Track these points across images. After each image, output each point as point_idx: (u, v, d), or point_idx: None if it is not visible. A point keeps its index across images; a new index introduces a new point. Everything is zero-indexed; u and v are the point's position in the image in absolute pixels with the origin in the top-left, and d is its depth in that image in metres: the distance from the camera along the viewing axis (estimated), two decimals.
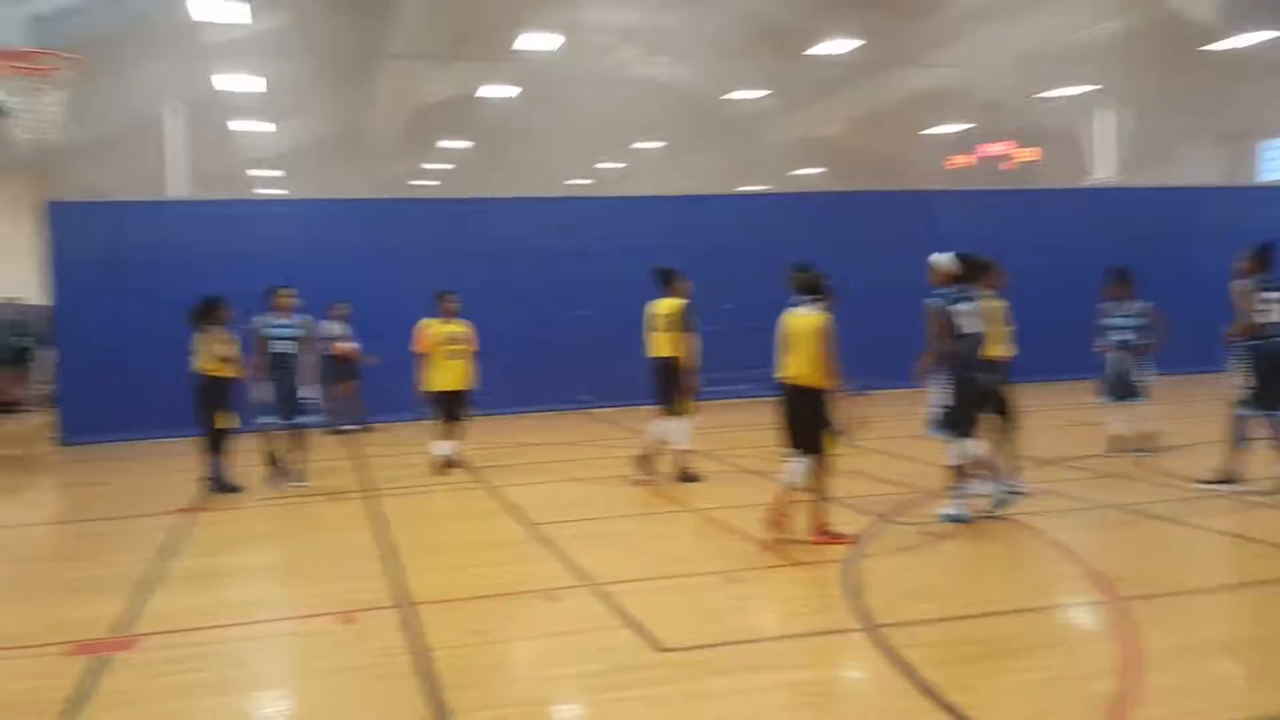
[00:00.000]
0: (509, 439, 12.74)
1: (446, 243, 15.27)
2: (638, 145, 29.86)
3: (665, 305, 9.20)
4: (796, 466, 6.84)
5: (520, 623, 5.70)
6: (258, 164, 29.06)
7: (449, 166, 32.83)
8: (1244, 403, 8.13)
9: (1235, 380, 8.18)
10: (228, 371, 9.39)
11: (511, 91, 24.41)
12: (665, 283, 9.29)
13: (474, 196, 17.97)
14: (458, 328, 10.33)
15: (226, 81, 20.96)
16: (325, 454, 11.92)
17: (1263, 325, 8.03)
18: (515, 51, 21.10)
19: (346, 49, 21.60)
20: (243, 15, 17.61)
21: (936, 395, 7.39)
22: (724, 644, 5.08)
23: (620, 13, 21.90)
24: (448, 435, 10.33)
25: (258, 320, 9.61)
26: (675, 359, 9.07)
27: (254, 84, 21.29)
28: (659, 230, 15.97)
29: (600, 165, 31.06)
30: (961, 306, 7.27)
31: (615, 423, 13.81)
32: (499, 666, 5.09)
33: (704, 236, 15.90)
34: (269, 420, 9.63)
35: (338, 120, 27.00)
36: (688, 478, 9.23)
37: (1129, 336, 10.19)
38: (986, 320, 7.53)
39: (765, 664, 4.82)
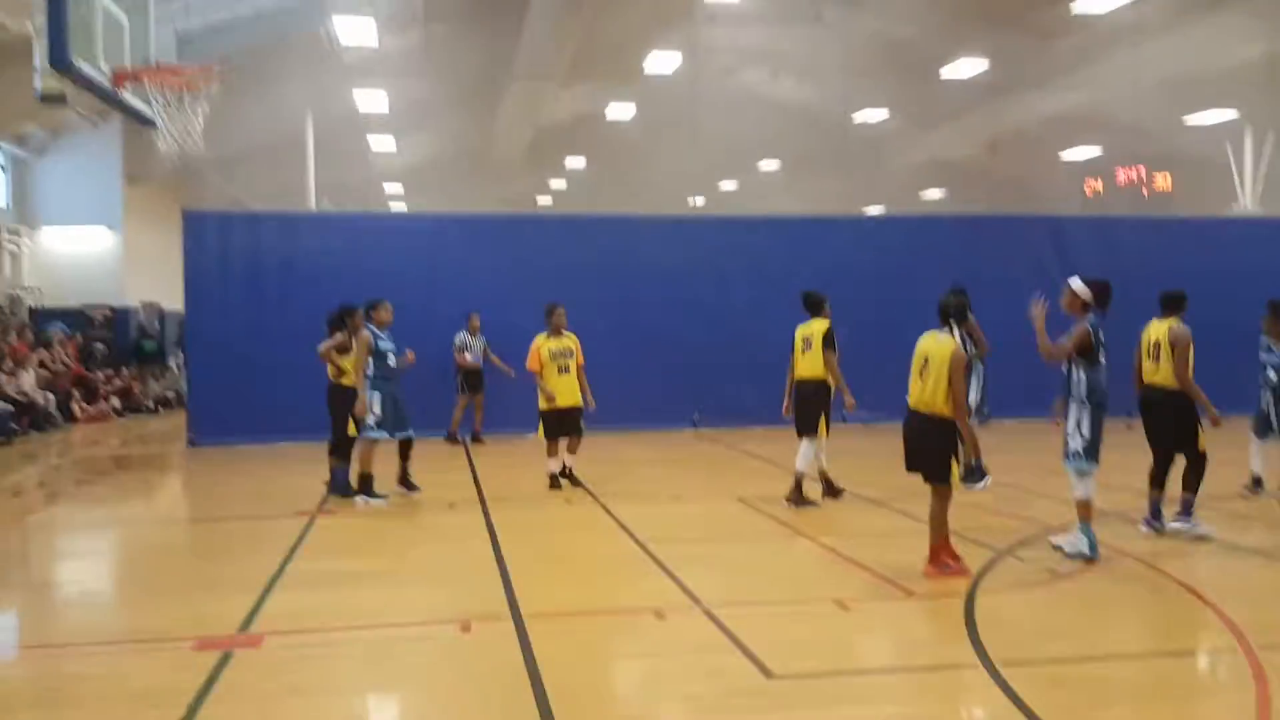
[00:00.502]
0: (620, 455, 12.78)
1: (567, 258, 15.47)
2: (761, 165, 29.79)
3: (815, 326, 9.22)
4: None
5: (629, 641, 5.69)
6: (387, 179, 30.04)
7: (563, 186, 33.34)
8: None
9: None
10: (354, 380, 9.64)
11: (633, 111, 24.65)
12: (815, 306, 9.37)
13: (595, 214, 18.15)
14: (567, 342, 10.39)
15: (361, 99, 21.72)
16: (442, 464, 12.18)
17: None
18: (641, 73, 21.30)
19: (474, 70, 22.15)
20: (373, 37, 18.25)
21: (1076, 425, 7.09)
22: (834, 673, 4.97)
23: (745, 32, 21.92)
24: (561, 450, 10.39)
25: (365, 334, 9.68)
26: (823, 381, 9.09)
27: (384, 101, 22.01)
28: (777, 251, 15.91)
29: (723, 185, 31.09)
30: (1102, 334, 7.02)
31: (728, 444, 13.72)
32: (607, 684, 5.08)
33: (825, 257, 15.76)
34: (378, 433, 9.58)
35: (464, 138, 27.71)
36: (805, 501, 9.09)
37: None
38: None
39: (875, 696, 4.70)
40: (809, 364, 9.16)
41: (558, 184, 33.81)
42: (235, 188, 22.78)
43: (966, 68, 21.37)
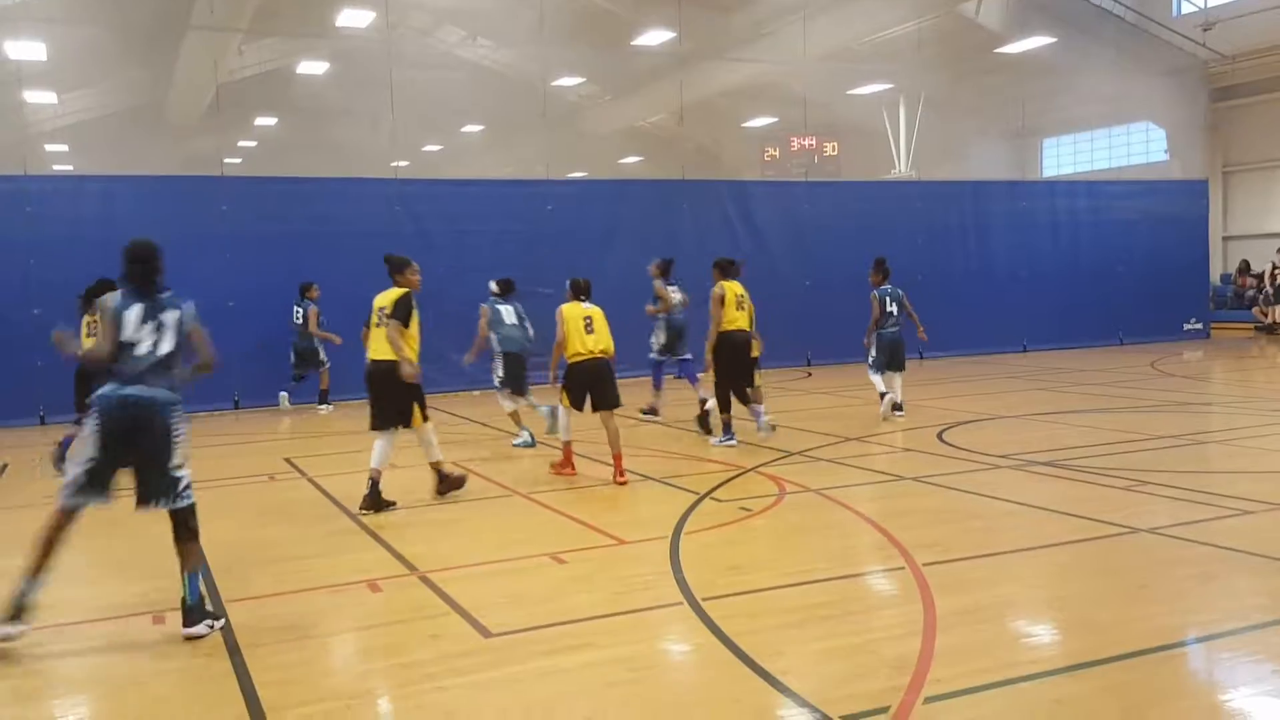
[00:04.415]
0: (329, 426, 12.38)
1: (259, 224, 14.73)
2: (463, 129, 29.44)
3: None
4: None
5: (341, 616, 5.59)
6: (48, 139, 27.03)
7: (253, 145, 31.45)
8: None
9: None
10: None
11: (326, 68, 23.63)
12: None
13: (287, 176, 17.32)
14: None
15: (14, 49, 19.39)
16: None
17: None
18: (331, 28, 20.44)
19: (146, 17, 20.36)
20: None
21: None
22: (550, 625, 5.15)
23: None
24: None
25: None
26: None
27: (40, 51, 19.77)
28: (485, 214, 15.96)
29: (425, 148, 30.45)
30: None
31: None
32: (318, 661, 4.98)
33: (528, 222, 15.97)
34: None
35: (139, 93, 25.45)
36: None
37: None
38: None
39: (591, 642, 4.92)
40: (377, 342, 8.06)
41: (247, 144, 31.84)
42: None
43: (656, 38, 22.16)
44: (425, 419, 8.03)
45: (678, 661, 4.89)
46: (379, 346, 7.84)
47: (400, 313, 7.76)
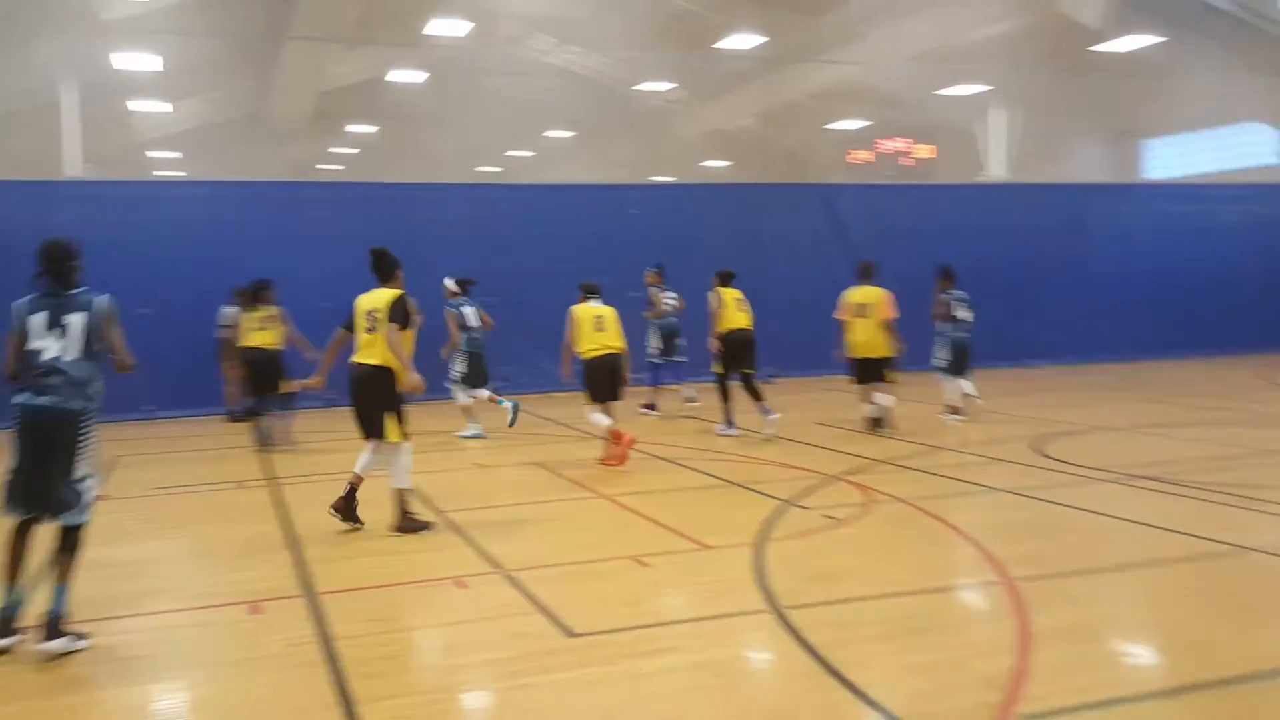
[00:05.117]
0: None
1: (353, 227, 15.06)
2: (551, 134, 29.76)
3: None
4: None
5: (428, 611, 5.68)
6: (156, 144, 28.12)
7: (350, 153, 32.25)
8: None
9: None
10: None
11: (420, 76, 24.10)
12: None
13: (380, 181, 17.74)
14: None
15: (124, 60, 20.24)
16: (232, 442, 11.69)
17: None
18: (424, 37, 20.83)
19: (251, 29, 21.04)
20: None
21: None
22: (633, 628, 5.14)
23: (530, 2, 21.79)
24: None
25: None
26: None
27: (152, 62, 20.58)
28: (570, 219, 16.12)
29: (513, 153, 30.88)
30: None
31: (525, 409, 13.78)
32: (406, 654, 5.07)
33: (613, 226, 16.06)
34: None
35: (244, 103, 26.32)
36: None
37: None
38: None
39: (673, 647, 4.89)
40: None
41: (344, 151, 32.68)
42: None
43: (744, 41, 22.08)
44: (405, 436, 7.28)
45: (761, 669, 4.83)
46: (368, 351, 7.20)
47: (398, 315, 7.17)
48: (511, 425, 10.73)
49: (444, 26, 20.46)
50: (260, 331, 10.94)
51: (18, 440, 5.01)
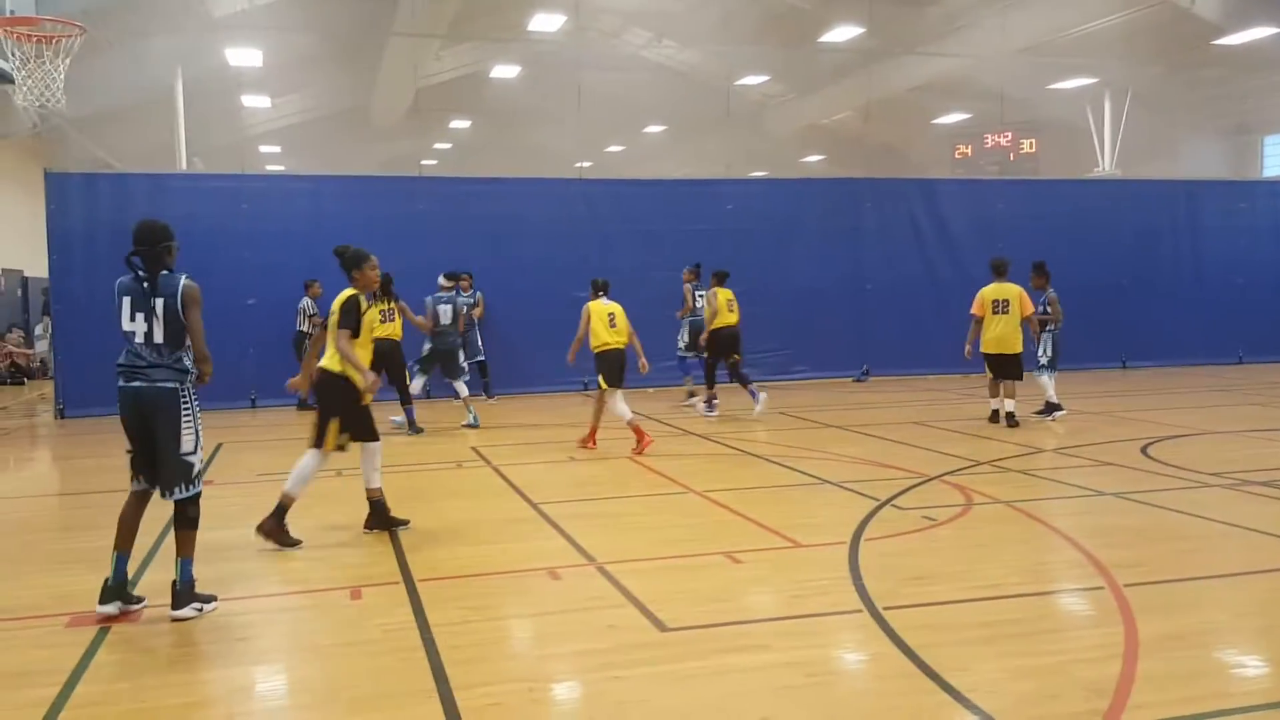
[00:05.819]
0: (514, 419, 12.75)
1: (452, 223, 15.31)
2: (646, 129, 29.77)
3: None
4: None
5: (522, 601, 5.72)
6: (263, 140, 28.97)
7: (447, 148, 32.72)
8: None
9: None
10: None
11: (517, 71, 24.33)
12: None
13: (478, 176, 17.96)
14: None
15: (234, 56, 20.89)
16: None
17: None
18: (521, 32, 21.03)
19: (352, 26, 21.51)
20: None
21: None
22: (725, 624, 5.10)
23: None
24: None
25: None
26: None
27: (258, 58, 21.20)
28: (665, 214, 16.12)
29: (609, 148, 30.98)
30: None
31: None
32: (499, 643, 5.11)
33: (709, 221, 15.99)
34: None
35: (344, 98, 26.91)
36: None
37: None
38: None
39: (766, 644, 4.84)
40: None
41: (442, 145, 33.19)
42: (100, 148, 21.65)
43: (843, 34, 21.75)
44: (340, 448, 6.84)
45: (856, 670, 4.74)
46: (330, 354, 6.76)
47: (348, 319, 6.64)
48: (470, 425, 11.90)
49: (541, 22, 20.61)
50: (387, 324, 11.13)
51: (122, 423, 5.30)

□ □ □

ASSIGNMENT. The answer is the full listing above, repeated exactly, with its pictures removed.

SOLUTION TO THE PROBLEM.
Track these points across images. After each image, output each point as point_idx: (u, v, d), or point_idx: None if it is not visible. A point keeps its index across images; a new index introduces a new point. Everything is zero-indexed; u and v are the point's position in the image in absolute pixels with the origin in the top-left, and d is its depth in that image in metres: the distance from the camera along the viewing axis (estimated), two decimals.
[00:00.000]
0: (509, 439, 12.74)
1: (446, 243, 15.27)
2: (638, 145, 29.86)
3: (665, 305, 9.20)
4: (796, 466, 6.84)
5: (520, 623, 5.70)
6: (258, 164, 29.06)
7: (449, 166, 32.83)
8: (1244, 403, 8.13)
9: (1235, 380, 8.18)
10: (228, 371, 9.39)
11: (511, 91, 24.41)
12: (665, 283, 9.29)
13: (474, 196, 17.97)
14: (458, 328, 10.33)
15: (226, 81, 20.96)
16: (325, 454, 11.92)
17: (1263, 325, 8.03)
18: (515, 51, 21.10)
19: (346, 49, 21.60)
20: (243, 15, 17.61)
21: (936, 395, 7.39)
22: (724, 644, 5.08)
23: (620, 13, 21.90)
24: (448, 435, 10.33)
25: (258, 320, 9.61)
26: (675, 359, 9.07)
27: (254, 84, 21.29)
28: (659, 230, 15.97)
29: (600, 165, 31.06)
30: (961, 306, 7.27)
31: (615, 423, 13.81)
32: (499, 666, 5.09)
33: (704, 236, 15.90)
34: (269, 420, 9.63)
35: (338, 120, 27.00)
36: (688, 478, 9.23)
37: (1129, 336, 10.19)
38: (986, 320, 7.53)
39: (765, 664, 4.82)
[00:00.502]
0: (620, 455, 12.78)
1: (567, 258, 15.47)
2: (761, 165, 29.79)
3: (815, 326, 9.22)
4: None
5: (629, 641, 5.69)
6: (387, 179, 30.04)
7: (563, 186, 33.34)
8: None
9: None
10: (354, 380, 9.64)
11: (633, 111, 24.65)
12: (815, 306, 9.37)
13: (595, 214, 18.15)
14: (567, 342, 10.39)
15: (361, 99, 21.72)
16: (442, 464, 12.18)
17: None
18: (641, 73, 21.30)
19: (474, 70, 22.15)
20: (373, 37, 18.25)
21: (1076, 425, 7.09)
22: (834, 673, 4.97)
23: (745, 32, 21.92)
24: (561, 450, 10.39)
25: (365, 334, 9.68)
26: (823, 381, 9.09)
27: (384, 101, 22.01)
28: (777, 251, 15.91)
29: (723, 185, 31.09)
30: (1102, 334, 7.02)
31: (728, 444, 13.72)
32: (607, 684, 5.08)
33: (825, 257, 15.76)
34: (378, 433, 9.58)
35: (464, 138, 27.71)
36: (805, 501, 9.09)
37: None
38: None
39: (875, 696, 4.70)
40: (809, 364, 9.16)
41: (558, 184, 33.81)
42: (235, 188, 22.78)
43: (966, 68, 21.37)
[00:04.415]
0: (329, 426, 12.38)
1: (259, 224, 14.73)
2: (463, 129, 29.44)
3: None
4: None
5: (341, 616, 5.59)
6: (48, 139, 27.03)
7: (253, 145, 31.45)
8: None
9: None
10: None
11: (326, 68, 23.63)
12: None
13: (287, 176, 17.32)
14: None
15: (14, 49, 19.39)
16: None
17: None
18: (331, 28, 20.44)
19: (146, 17, 20.36)
20: None
21: None
22: (550, 625, 5.15)
23: None
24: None
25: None
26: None
27: (40, 51, 19.77)
28: (485, 214, 15.96)
29: (425, 148, 30.45)
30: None
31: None
32: (318, 661, 4.98)
33: (528, 222, 15.97)
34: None
35: (139, 93, 25.45)
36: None
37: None
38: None
39: (591, 642, 4.92)
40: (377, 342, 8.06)
41: (247, 144, 31.84)
42: None
43: (656, 38, 22.16)
44: (425, 419, 8.03)
45: (678, 661, 4.89)
46: (379, 346, 7.84)
47: (400, 313, 7.76)
[00:05.117]
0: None
1: (353, 227, 15.06)
2: (551, 134, 29.76)
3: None
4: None
5: (428, 611, 5.68)
6: (156, 144, 28.12)
7: (350, 153, 32.25)
8: None
9: None
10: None
11: (420, 76, 24.10)
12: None
13: (380, 181, 17.74)
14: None
15: (124, 60, 20.24)
16: (232, 442, 11.69)
17: None
18: (424, 37, 20.83)
19: (251, 29, 21.04)
20: None
21: None
22: (633, 628, 5.14)
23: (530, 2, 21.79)
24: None
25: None
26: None
27: (152, 62, 20.58)
28: (570, 219, 16.12)
29: (513, 153, 30.88)
30: None
31: (525, 409, 13.78)
32: (406, 654, 5.07)
33: (613, 226, 16.06)
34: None
35: (244, 103, 26.32)
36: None
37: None
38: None
39: (673, 647, 4.89)
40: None
41: (344, 151, 32.68)
42: None
43: (744, 41, 22.08)
44: (405, 436, 7.28)
45: (761, 669, 4.83)
46: (368, 351, 7.20)
47: (398, 315, 7.17)
48: (511, 425, 10.73)
49: (444, 26, 20.46)
50: (260, 331, 10.94)
51: (18, 440, 5.01)
[00:05.819]
0: (514, 419, 12.75)
1: (452, 223, 15.31)
2: (646, 129, 29.77)
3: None
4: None
5: (522, 601, 5.72)
6: (263, 140, 28.97)
7: (447, 148, 32.72)
8: None
9: None
10: None
11: (517, 71, 24.33)
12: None
13: (478, 176, 17.96)
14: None
15: (234, 56, 20.89)
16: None
17: None
18: (521, 32, 21.03)
19: (352, 26, 21.51)
20: None
21: None
22: (725, 624, 5.10)
23: None
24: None
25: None
26: None
27: (258, 58, 21.20)
28: (665, 214, 16.12)
29: (609, 148, 30.98)
30: None
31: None
32: (499, 643, 5.11)
33: (709, 221, 15.99)
34: None
35: (344, 98, 26.91)
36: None
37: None
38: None
39: (766, 644, 4.84)
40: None
41: (442, 145, 33.19)
42: (100, 148, 21.65)
43: (843, 34, 21.75)
44: (340, 448, 6.84)
45: (856, 670, 4.74)
46: (330, 354, 6.76)
47: (348, 319, 6.64)
48: (470, 425, 11.90)
49: (541, 22, 20.61)
50: (387, 324, 11.13)
51: (122, 423, 5.30)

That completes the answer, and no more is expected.